29.47 ‐ 29.57 (Andrei plays). And the last element appears, very interesting, when he stumbles on the spot
30.02 ‐ 30.07 (Andrei plays). Here you can easily see the so‐called body language, and character is the character of a wonderful good‐ natured person who decides to undertake some specific movement.
Well, let’s say, he decides here, takes himself in hand, and, remember, how Erofeev says: “I did not go, but got involved”, since my legs did not go. So here, Modest Petrovich remakes himself, apparently.
On the one hand, it shows here the outer part of “Walking” ‐ the walk to the exhibition per se and, on the other hand, of course, it’s part of his wonderful, amazing, charming character. And ends with the first theme of “Promenade,”
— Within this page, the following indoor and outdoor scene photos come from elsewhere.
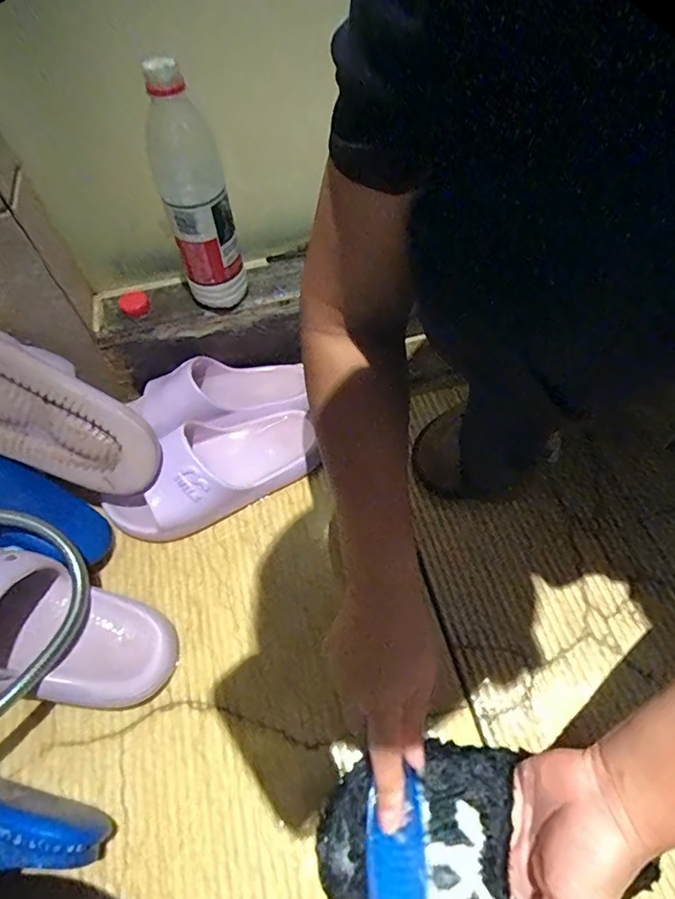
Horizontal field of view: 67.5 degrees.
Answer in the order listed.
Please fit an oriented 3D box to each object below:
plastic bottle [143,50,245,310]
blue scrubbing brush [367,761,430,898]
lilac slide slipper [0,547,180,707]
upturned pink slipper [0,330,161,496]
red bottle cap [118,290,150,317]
[{"bbox_3d":[-0.135,-0.238,0.479,0.060,0.213,0.065,-17,59,-8],"label":"plastic bottle"},{"bbox_3d":[0.040,0.266,0.341,0.039,0.021,0.073,-3,59,2],"label":"blue scrubbing brush"},{"bbox_3d":[-0.267,0.143,0.420,0.260,0.073,0.105,20,59,-16],"label":"lilac slide slipper"},{"bbox_3d":[-0.297,-0.041,0.512,0.256,0.115,0.078,26,18,-8],"label":"upturned pink slipper"},{"bbox_3d":[-0.228,-0.164,0.565,0.030,0.015,0.030,-1,58,2],"label":"red bottle cap"}]

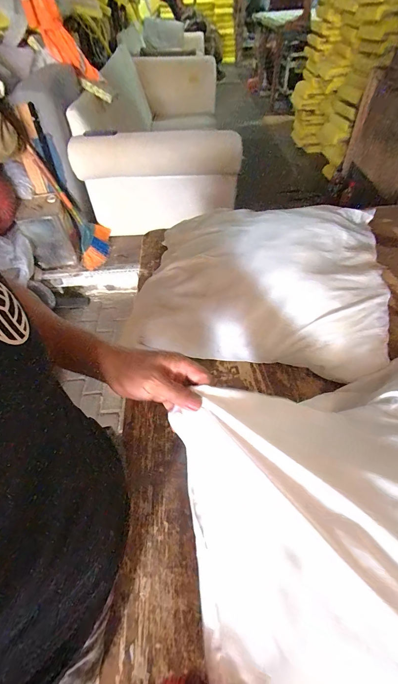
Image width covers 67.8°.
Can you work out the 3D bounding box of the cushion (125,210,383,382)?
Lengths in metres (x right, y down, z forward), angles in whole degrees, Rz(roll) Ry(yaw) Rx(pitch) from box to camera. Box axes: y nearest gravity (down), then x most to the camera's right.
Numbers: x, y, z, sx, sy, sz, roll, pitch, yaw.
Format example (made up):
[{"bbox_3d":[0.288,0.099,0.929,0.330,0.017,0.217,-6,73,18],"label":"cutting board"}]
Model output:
[{"bbox_3d":[0.165,-0.182,0.773,0.588,0.136,0.523,5,52,6],"label":"cushion"}]

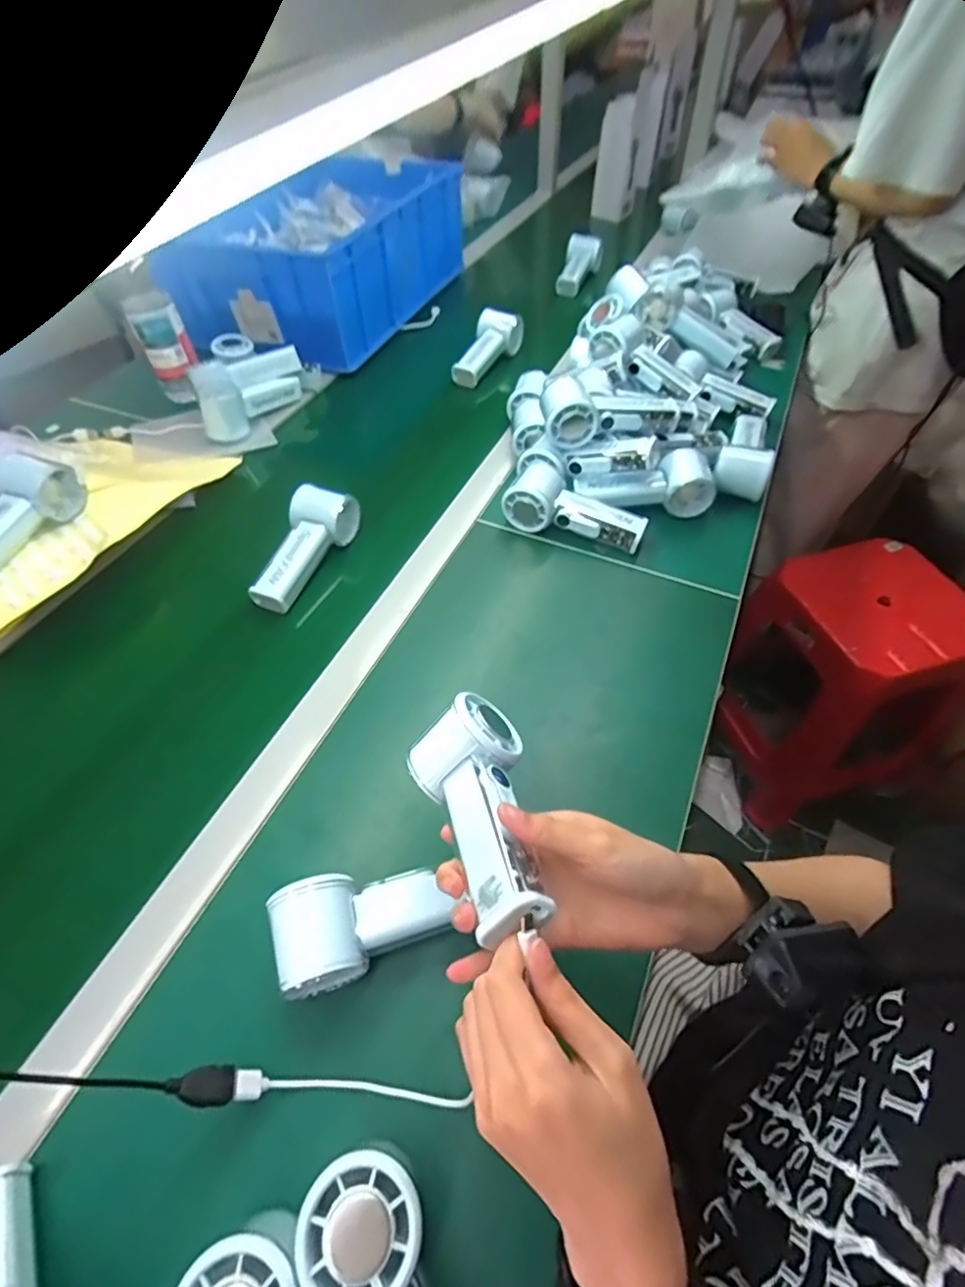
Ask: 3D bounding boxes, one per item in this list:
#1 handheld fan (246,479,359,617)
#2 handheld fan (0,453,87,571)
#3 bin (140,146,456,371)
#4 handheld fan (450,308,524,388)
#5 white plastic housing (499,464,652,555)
[{"bbox_3d":[-0.188,-0.102,0.596,0.060,0.041,0.144,12,53,12],"label":"handheld fan"},{"bbox_3d":[-0.450,-0.113,0.536,0.057,0.048,0.151,13,54,13],"label":"handheld fan"},{"bbox_3d":[-0.260,-0.675,0.980,0.331,0.139,0.532,17,54,15],"label":"bin"},{"bbox_3d":[0.003,-0.444,0.858,0.060,0.054,0.127,29,72,23],"label":"handheld fan"},{"bbox_3d":[0.101,-0.145,0.620,0.148,0.056,0.047,21,54,1],"label":"white plastic housing"}]

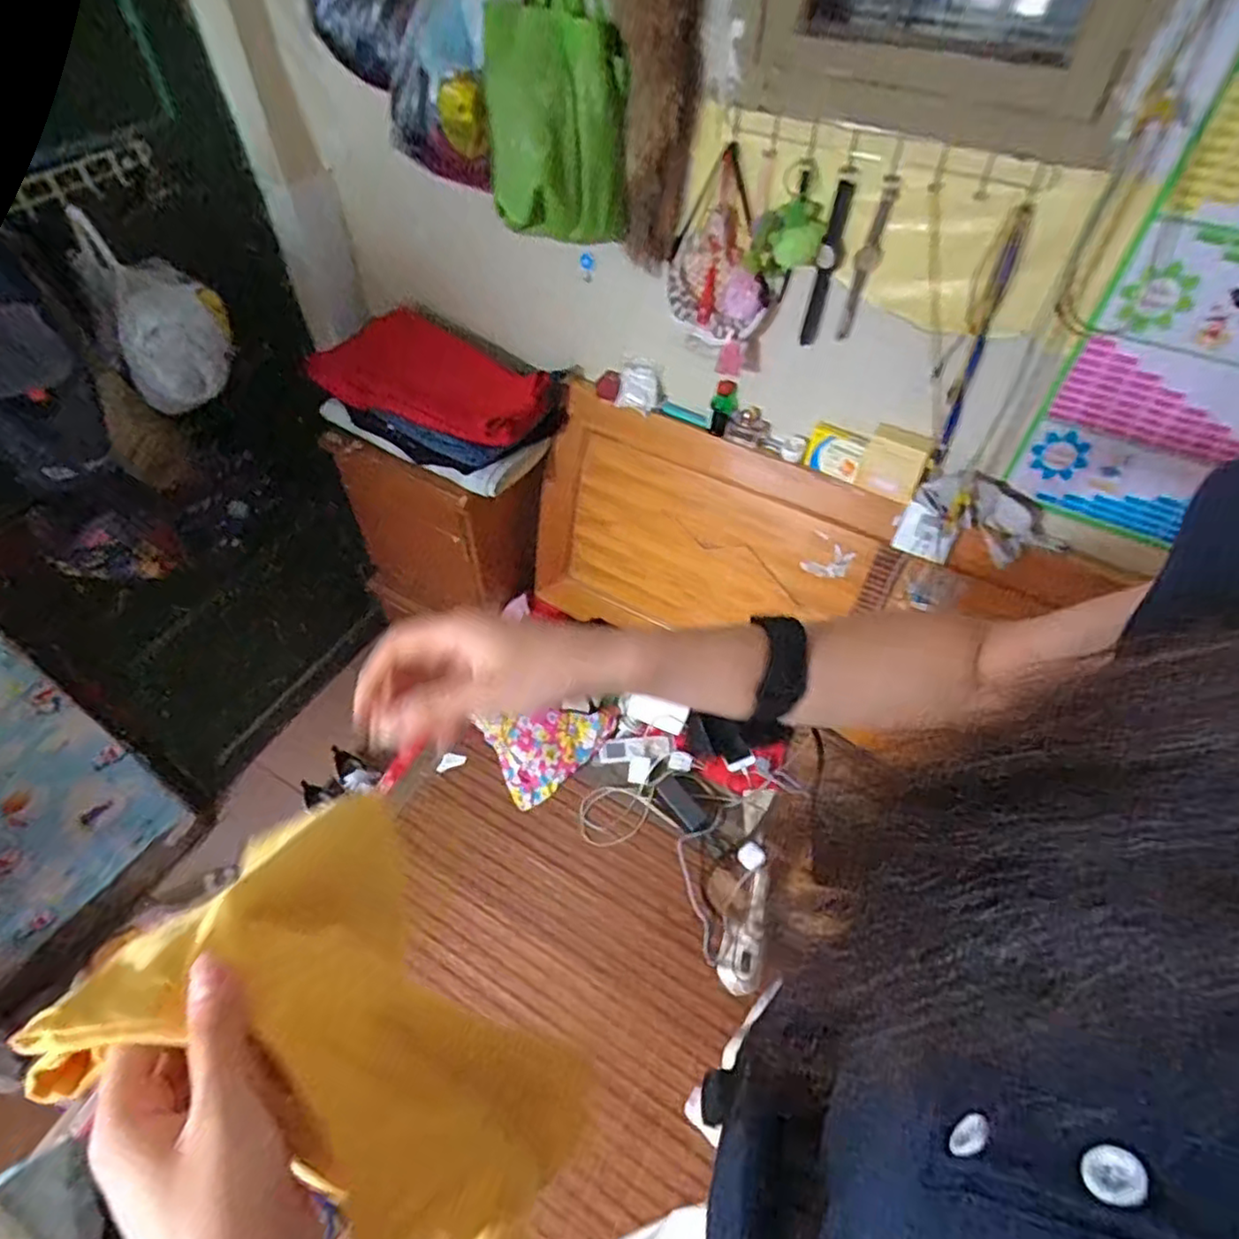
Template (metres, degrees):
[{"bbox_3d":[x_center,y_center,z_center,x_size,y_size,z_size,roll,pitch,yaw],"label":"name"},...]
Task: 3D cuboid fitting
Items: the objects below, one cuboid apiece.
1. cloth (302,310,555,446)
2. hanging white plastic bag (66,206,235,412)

When he leaves here, he forces himself to go after certain doubts, after the internal unpleasant and bitter reflections,
Which 31.05‐31.06 ( Andrei plays) led to this turn of a minor
31.08‐31.12 (Andrei plays); as obedience to the fate
31.13 ‐ 31.16 (Andrei plays); drunken stamping from foot to foot
31.19 ‐ 31.22 (Andrei plays); forcing himself,
31.24‐31.26 (Andrei plays); Hurrying himself
31.28 ‐31.33 (Andrei plays) ; with a shift, again, a strong beat which indicates a lack of character and uncontrollability
31.41 ‐ 31.46 (Andrei plays) trampling on the spot, like a bear
31.48 ‐ 31.52 (Andrei plays)). And, finally, pulling himself together, “hands reaching down the legs and to the feet”
31.57 ‐ 32.12 (Andrei plays) And proceeds on to the goal.
Here is such a wonderful, ironic, sad and at the same time funny, bitter and at the same time sweet, charming self‐portrait ‐ a charming “physiognomy” of our beloved and dear Modest Petrovich.
32.30 Andrei plays until the end of the video.